Temime, l’avocat qui crache sur la tombe de Jacques Vergès. — Jacques-Marie BOURGET



Pascale Robert-Diard, critique du théâtre judiciaire pour « Le Monde », n’échappe pas à la jouissance quand elle monte. Celle qui habite aussi ses équivalents qui opèrent à l’Opéra-Bastille quand le ténor entame son solo. Le 4 avril en salle d’audience du TGI de Paris, nous venons d’assister au dernier acte du procès Bernard Tapie. Encore envahie par l’émotion que provoque la voix pur stradivarius de Maître Hervé Temime, la plume bouillante, la journaliste transmet à ses lecteurs le bonheur de la musique entendue. Pascal Robert-Diard est subjuguée. Et c’est dommage que les robes noires n’aient pas droit aux rappels et au salut avant que le rideau tombe. Sous le titre « Au procès Bernard Tapie, son avocat met en pièce le dossier d’accusation », la dame de presse donne à lire à ses lecteurs un papier publié en mots de dithyrambe. Tapie est innocent et Temime est son prophète. C’est le droit le plus sacré, pour madame Robert-Diard ou pour Cyril Hanouna, d’écrire ce qu’ils veulent. Et nous saurons le 9 juillet, jour du verdict, en quelles « pièces » l’accusation a été « taillée » : drame ou vaudeville…

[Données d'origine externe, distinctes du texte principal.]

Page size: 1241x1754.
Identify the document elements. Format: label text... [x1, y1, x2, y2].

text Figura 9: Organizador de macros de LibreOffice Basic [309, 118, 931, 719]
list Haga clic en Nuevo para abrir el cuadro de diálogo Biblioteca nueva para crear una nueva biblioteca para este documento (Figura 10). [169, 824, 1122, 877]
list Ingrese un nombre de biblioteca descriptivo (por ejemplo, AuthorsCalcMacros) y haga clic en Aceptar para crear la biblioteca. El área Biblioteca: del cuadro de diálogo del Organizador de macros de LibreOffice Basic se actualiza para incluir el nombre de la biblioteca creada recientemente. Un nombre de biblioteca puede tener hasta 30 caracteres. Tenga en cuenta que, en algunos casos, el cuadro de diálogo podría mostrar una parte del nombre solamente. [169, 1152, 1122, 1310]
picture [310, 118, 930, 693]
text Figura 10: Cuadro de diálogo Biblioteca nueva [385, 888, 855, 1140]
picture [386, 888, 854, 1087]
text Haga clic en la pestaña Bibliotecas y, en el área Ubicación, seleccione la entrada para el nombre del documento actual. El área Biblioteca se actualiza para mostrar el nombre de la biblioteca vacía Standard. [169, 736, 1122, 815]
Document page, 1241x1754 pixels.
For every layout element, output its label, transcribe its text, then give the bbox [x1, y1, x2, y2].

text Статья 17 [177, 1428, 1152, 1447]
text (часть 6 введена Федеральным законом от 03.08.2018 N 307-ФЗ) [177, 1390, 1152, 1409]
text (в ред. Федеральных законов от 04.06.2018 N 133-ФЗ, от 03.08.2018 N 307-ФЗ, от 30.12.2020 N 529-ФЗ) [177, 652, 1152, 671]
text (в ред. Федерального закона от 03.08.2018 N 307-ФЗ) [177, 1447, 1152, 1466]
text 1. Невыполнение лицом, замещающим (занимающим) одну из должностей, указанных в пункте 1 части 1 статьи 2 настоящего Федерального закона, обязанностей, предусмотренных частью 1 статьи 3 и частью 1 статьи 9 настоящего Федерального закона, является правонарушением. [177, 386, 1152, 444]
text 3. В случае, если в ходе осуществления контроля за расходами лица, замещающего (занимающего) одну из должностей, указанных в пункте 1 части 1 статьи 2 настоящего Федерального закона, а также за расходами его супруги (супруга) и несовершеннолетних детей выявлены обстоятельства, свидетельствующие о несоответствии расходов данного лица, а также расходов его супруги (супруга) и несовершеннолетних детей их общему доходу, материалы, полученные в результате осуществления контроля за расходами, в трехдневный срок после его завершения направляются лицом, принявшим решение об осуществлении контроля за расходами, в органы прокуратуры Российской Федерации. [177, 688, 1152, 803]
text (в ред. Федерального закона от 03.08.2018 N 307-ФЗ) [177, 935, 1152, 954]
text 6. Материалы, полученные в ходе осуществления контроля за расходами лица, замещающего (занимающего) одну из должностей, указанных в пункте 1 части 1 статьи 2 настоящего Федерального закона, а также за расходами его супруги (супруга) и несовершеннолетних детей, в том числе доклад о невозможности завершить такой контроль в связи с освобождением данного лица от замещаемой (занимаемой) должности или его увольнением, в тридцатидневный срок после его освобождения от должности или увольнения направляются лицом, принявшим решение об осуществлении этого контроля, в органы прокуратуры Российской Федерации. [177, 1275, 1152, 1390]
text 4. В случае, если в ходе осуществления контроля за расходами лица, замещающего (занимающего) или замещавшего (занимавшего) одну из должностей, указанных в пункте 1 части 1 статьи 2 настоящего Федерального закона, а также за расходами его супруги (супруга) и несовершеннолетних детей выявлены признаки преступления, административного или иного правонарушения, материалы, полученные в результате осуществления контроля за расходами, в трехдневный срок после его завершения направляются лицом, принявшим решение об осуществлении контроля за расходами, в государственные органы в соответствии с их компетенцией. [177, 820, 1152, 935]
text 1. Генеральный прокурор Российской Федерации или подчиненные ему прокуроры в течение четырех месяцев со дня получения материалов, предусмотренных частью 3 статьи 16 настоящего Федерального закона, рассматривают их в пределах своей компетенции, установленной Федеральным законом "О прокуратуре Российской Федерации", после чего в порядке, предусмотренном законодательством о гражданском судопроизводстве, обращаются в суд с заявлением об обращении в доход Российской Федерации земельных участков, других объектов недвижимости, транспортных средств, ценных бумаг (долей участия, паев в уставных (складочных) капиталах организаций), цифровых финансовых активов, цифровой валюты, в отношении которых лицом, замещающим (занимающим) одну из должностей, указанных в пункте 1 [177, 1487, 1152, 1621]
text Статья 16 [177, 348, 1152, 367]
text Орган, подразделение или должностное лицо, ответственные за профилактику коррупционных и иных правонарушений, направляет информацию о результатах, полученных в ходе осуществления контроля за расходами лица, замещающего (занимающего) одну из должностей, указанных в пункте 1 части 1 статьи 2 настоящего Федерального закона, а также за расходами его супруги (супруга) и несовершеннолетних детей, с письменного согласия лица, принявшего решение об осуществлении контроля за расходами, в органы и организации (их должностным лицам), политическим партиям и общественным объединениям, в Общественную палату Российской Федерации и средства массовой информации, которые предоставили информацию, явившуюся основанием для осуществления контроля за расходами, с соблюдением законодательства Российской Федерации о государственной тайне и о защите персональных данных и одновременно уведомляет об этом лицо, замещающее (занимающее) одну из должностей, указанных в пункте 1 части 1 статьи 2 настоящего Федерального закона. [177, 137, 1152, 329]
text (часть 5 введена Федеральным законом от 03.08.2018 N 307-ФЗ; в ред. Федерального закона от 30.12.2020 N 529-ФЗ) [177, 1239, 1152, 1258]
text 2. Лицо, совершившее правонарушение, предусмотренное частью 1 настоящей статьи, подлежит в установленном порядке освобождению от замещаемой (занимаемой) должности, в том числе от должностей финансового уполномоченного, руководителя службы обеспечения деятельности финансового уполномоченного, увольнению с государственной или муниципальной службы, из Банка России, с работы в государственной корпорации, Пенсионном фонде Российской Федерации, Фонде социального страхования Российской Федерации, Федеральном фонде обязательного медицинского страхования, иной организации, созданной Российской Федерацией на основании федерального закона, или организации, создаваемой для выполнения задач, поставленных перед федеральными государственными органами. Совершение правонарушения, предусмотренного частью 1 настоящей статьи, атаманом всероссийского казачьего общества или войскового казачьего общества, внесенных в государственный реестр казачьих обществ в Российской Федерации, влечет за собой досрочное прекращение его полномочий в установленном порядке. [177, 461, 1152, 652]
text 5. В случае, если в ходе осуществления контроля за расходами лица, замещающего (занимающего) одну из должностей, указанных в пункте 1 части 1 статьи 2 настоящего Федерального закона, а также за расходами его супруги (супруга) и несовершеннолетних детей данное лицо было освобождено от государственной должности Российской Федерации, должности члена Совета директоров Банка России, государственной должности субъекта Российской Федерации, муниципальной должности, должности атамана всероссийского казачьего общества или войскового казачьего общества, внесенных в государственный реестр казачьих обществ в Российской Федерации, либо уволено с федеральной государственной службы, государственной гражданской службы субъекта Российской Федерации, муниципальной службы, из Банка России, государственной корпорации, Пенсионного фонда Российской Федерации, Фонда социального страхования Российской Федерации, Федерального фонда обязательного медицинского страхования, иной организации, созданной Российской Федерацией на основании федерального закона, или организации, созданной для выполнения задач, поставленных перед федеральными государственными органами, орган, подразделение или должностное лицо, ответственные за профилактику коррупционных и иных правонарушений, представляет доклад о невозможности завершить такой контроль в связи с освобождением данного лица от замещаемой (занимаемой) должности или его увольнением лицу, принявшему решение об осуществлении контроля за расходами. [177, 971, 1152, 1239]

Ce qui nous intéresse dans ce feuilleton Tapie, ce n’est pas la prévarication qui lui sert de trame, mais une phrase prononcée par ce Temime. La ravie Robert-Diard écrit dans son quotidien -jadis de « référence »- : « Me Temime s’offre le plaisir d’une digression cruelle : « Je me souviens d’un dessin du Monde dans lequel Georges Ibrahim Abdallah et Klaus Barbie se croisaient en prison. “Toi aussi tu as eu Jacques Vergès comme avocat ?, demandait le premier. Oui, il est mauvais et en plus il est cher”, répondait le second… » ». Voilà le moche, le honteux, le dégueulasse, le lâche : un avocat qui s’en va cracher sur la tombe d’un confrère mort. Une telle allusion à ce dessin, qui aurait donc décrit la nullité et la cupidité de celui qui fut un compagnon de De Gaulle, à Londres, alors qu’il n’avait que 17 ans, est un déshonneur pour celui qui la profère. Bien sûr, personne n’a moufté. Pensez-donc, Maître Temime, c’est mieux que du mètre cinquante, c’est du géant. Chaque mot coûte cher dans sa bouche coupante comme le diamant. Le Conseil de l’Ordre a continué de dormir et le tribunal mis ses nez dans le pupitre. S’en prendre à un mort est donc une valeur du Nouveau monde. Et du nouveau « Monde » qui n’a pas protesté.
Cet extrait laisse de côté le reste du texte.